ASSIGNMENT | Look through the records below, and whenever a line contains "stop", copy it.

GIVEN DATA |
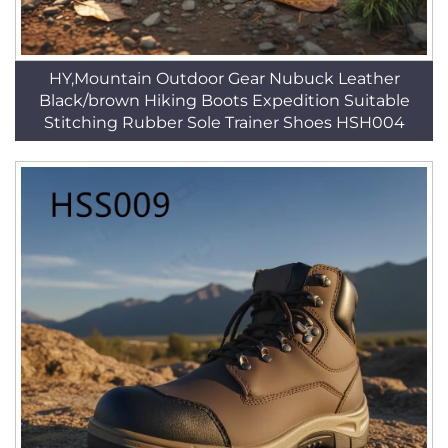
HY,Mountain Outdoor Gear Nubuck Leather
Black/brown Hiking Boots Expedition Suitable
Stitching Rubber Sole Trainer Shoes HSH004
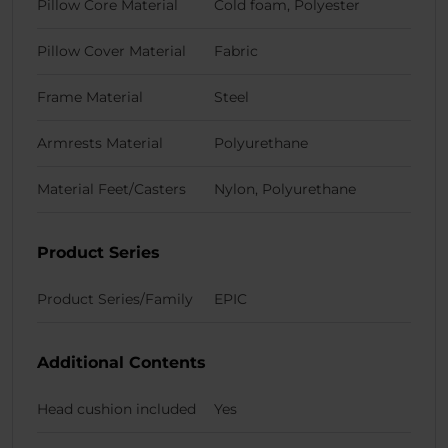
Pillow Core Material
Cold foam, Polyester
Pillow Cover Material
Fabric
Frame Material
Steel
Armrests Material
Polyurethane
Material Feet/Casters
Nylon, Polyurethane
Product Series
Product Series/Family
EPIC
Additional Contents
Head cushion included
Yes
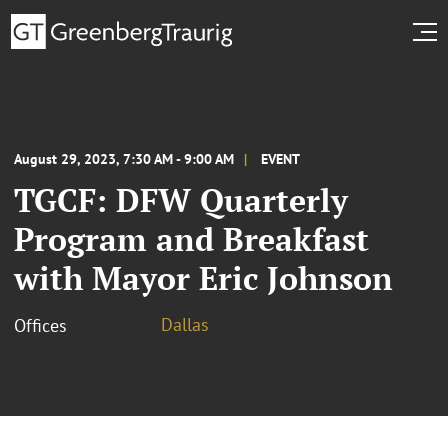
August 29, 2023, 7:30 AM - 9:00 AM
EVENT
TGCF: DFW Quarterly
Program and Breakfast
with Mayor Eric Johnson
Dallas
Offices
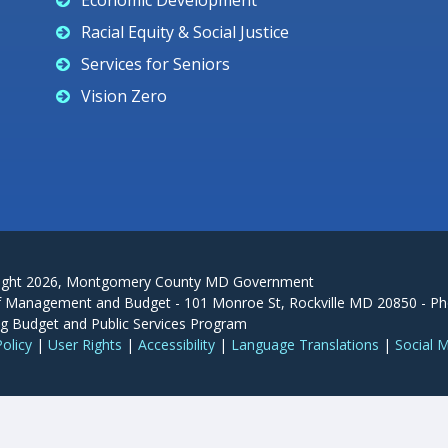
Economic Development
Racial Equity & Social Justice
Services for Seniors
Vision Zero
ight
2026
, Montgomery County MD Government
f Management and Budget - 101 Monroe St, Rockville MD 20850 - Ph
g Budget and Public Services Program
Policy
|
User Rights
|
Accessibility
|
Language Translations
|
Social 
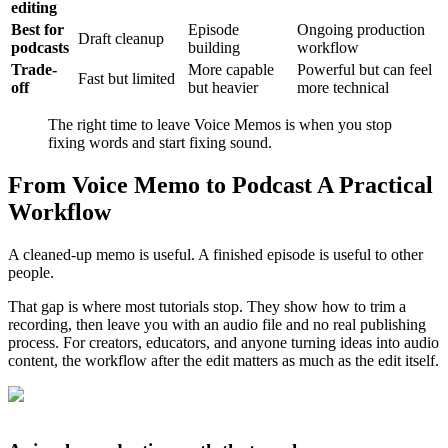
editing
Best for
Episode
Ongoing production
Draft cleanup
podcasts
building
workflow
Trade-
More capable
Powerful but can feel
Fast but limited
off
but heavier
more technical
The right time to leave Voice Memos is when you stop
fixing words and start fixing sound.
From Voice Memo to Podcast A Practical
Workflow
A cleaned-up memo is useful. A finished episode is useful to other
people.
That gap is where most tutorials stop. They show how to trim a
recording, then leave you with an audio file and no real publishing
process. For creators, educators, and anyone turning ideas into audio
content, the workflow after the edit matters as much as the edit itself.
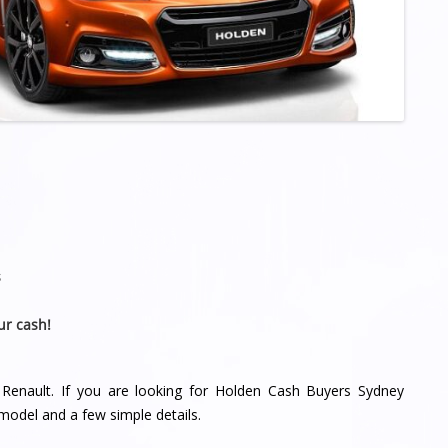
s
ur cash!
 Renault. If you are looking for Holden Cash Buyers Sydney
model and a few simple details.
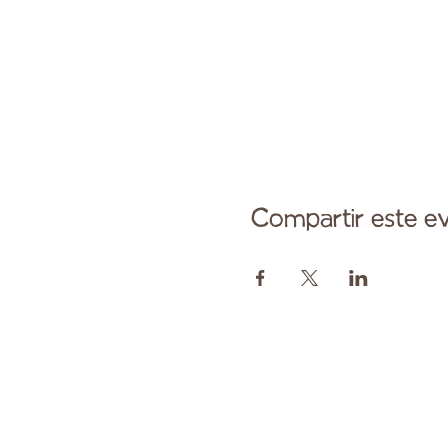
Compartir este e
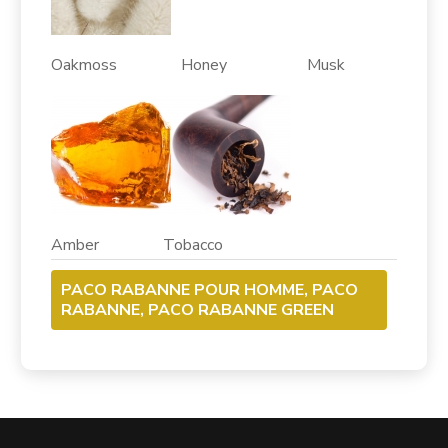
Oakmoss Honey Musk
Amber Tobacco
PACO RABANNE POUR HOMME, PACO
RABANNE, PACO RABANNE GREEN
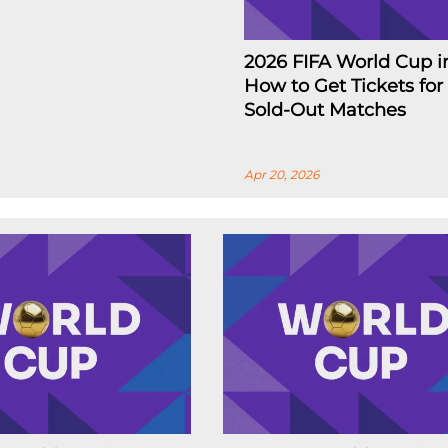
2026 FIFA World Cup i
How to Get Tickets for
Sold-Out Matches
Apr 20, 2026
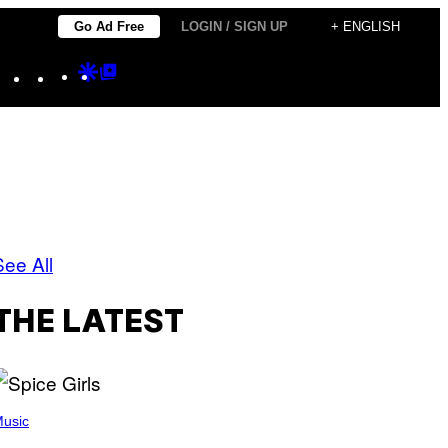
Go Ad Free
LOGIN / SIGN UP
+ ENGLISH
Instagram
TikTok
YouTube
Google
Google
Discover
Top
Posts
See All
THE LATEST
usic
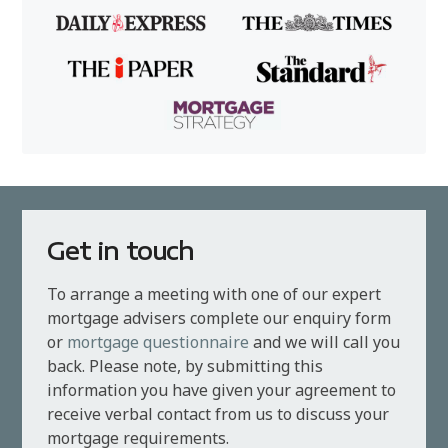
Get in touch
To arrange a meeting with one of our expert
mortgage advisers complete our enquiry form
or
mortgage questionnaire
and we will call you
back. Please note, by submitting this
information you have given your agreement to
receive verbal contact from us to discuss your
mortgage requirements.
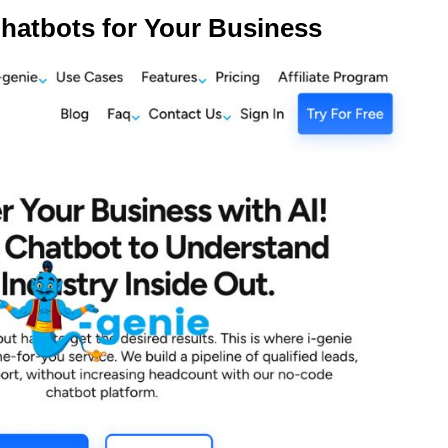
hatbots for Your Business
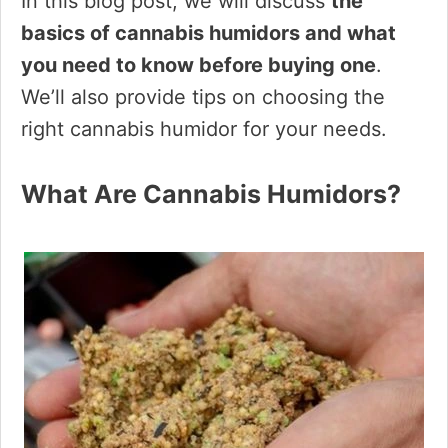
In this blog post, we will discuss
the
basics of cannabis humidors and what
you need to know before buying one
.
We’ll also provide tips on choosing the
right cannabis humidor for your needs.
What Are Cannabis Humidors?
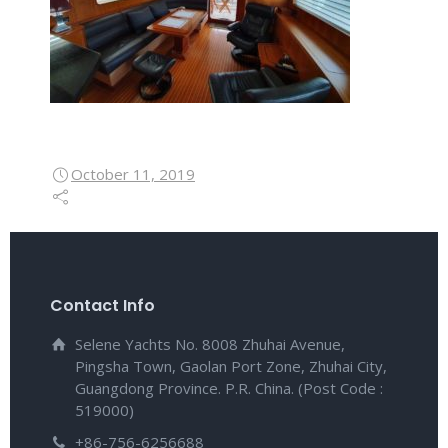
October 11, 2019
Contact Info
Selene Yachts No. 8008 Zhuhai Avenue,
Pingsha Town, Gaolan Port Zone, Zhuhai City,
Guangdong Province. P.R. China. (Post Code :
519000)
+86-756-6256688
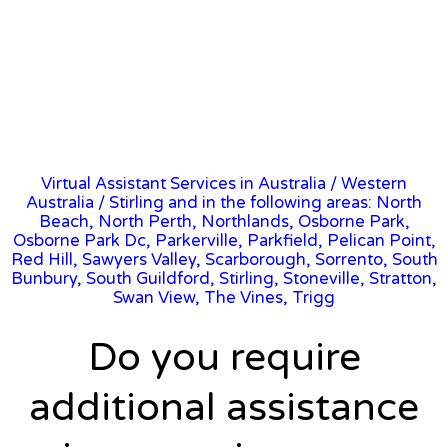
Virtual Assistant Services in Australia
/
Western
Australia
/ Stirling and in the following areas: North
Beach, North Perth, Northlands, Osborne Park,
Osborne Park Dc, Parkerville, Parkfield, Pelican Point,
Red Hill, Sawyers Valley, Scarborough, Sorrento, South
Bunbury, South Guildford, Stirling, Stoneville, Stratton,
Swan View, The Vines, Trigg
Do you require
additional assistance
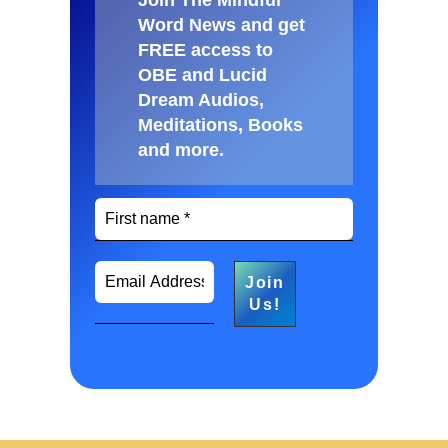
Word News and get
FREE access to
OBE and Lucid
Dream Audios,
Meditations, Books
and more
.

PROBLEM SOLUTION |
The right time to leave Voice Memos is when you stop
That gap is where most tutorials stop. They show how to trim a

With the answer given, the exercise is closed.